Peptide hybrids containing α- and β-amino acids: structure of a decapeptide β-hairpin with two facing β-phenylalanine residues

Abstract

A β-hairpin conformation has been characterized in crystals of the decapeptide t-butoxycarbonyl-Leu-Val-βPhe-Val-^DPro-Gly-Leu-βPhe- Val-Val-methyl ester [βPhe; (S)-β³ homophenylalanine] by x-ray diffraction. The polypeptide chain reversal is nucleated by the centrally positioned ^DPro-Gly segment, which adopts a type-I′ β-turn conformation. Four intramolecular cross-strand hydrogen bonds stabilize the peptide fold. The βPhe(3) and βPhe(8) residues occupy facing positions on the hairpin, with the side chains projecting on opposite faces of the β-sheet. At the site of insertion of β-residues, the polarity of the peptide units along each strand reverses, as compared with the a-peptide segments.

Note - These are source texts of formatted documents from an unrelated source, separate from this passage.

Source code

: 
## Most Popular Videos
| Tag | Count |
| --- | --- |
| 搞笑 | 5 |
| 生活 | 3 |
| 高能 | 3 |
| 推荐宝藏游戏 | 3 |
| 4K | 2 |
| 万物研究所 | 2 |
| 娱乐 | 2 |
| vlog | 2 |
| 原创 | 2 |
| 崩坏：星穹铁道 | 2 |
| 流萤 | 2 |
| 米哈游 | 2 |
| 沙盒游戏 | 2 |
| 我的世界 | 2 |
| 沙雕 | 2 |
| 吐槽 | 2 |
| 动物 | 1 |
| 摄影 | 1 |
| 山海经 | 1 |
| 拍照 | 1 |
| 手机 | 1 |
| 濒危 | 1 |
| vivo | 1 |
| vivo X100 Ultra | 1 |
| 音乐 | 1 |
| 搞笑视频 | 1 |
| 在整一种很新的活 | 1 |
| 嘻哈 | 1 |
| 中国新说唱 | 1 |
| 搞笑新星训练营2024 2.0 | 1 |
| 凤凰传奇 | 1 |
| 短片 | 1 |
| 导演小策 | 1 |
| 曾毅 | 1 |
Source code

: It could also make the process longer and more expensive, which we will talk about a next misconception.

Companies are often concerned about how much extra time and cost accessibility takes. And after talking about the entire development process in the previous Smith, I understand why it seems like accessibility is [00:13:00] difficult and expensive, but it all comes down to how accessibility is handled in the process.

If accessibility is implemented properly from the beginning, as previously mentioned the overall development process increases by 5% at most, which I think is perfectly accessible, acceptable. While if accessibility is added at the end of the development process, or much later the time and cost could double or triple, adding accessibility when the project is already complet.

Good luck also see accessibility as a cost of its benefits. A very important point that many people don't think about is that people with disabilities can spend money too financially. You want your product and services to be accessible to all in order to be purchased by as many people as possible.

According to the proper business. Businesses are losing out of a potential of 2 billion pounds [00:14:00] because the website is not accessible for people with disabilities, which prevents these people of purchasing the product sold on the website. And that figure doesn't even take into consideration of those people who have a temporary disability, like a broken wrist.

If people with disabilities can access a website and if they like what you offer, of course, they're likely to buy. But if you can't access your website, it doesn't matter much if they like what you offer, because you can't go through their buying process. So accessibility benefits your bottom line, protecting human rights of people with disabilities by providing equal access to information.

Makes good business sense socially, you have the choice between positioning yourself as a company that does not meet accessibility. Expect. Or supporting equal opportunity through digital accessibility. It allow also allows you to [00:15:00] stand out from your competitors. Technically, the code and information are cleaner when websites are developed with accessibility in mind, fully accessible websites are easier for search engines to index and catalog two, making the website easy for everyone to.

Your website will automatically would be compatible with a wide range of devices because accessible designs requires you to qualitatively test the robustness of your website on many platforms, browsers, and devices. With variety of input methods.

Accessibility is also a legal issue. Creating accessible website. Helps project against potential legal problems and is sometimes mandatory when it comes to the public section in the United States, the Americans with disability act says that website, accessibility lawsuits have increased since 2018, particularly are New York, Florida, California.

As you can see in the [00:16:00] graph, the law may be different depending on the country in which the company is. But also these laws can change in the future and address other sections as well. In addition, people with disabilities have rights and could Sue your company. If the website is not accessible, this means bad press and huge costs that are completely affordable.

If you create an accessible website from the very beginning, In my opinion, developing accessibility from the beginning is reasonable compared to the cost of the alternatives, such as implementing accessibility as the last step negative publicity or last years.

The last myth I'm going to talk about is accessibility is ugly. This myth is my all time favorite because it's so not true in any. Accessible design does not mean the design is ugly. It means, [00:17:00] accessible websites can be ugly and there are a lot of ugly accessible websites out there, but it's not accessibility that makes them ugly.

In this analog, a small segment of a polar sheet is observed, where adjacent CO and NH groups line up in opposite directions in each strand. In the crystal, an extended β-sheet is formed by hydrogen bonding between strands of antiparallel pairs of β-hairpins. The crystallographic parameters for C₆₅H₁₀₂N₁₀O₁₃ 3H₂O are: space group P2₁2₁2₁; a = 19.059(8) Å, b = 19.470(2) Å, c = 21.077(2) Å; Z = 4; agreement factor R₁ = 9.12% for 3,984 data observed >4σ(F) and a resolution of 0.90 Å.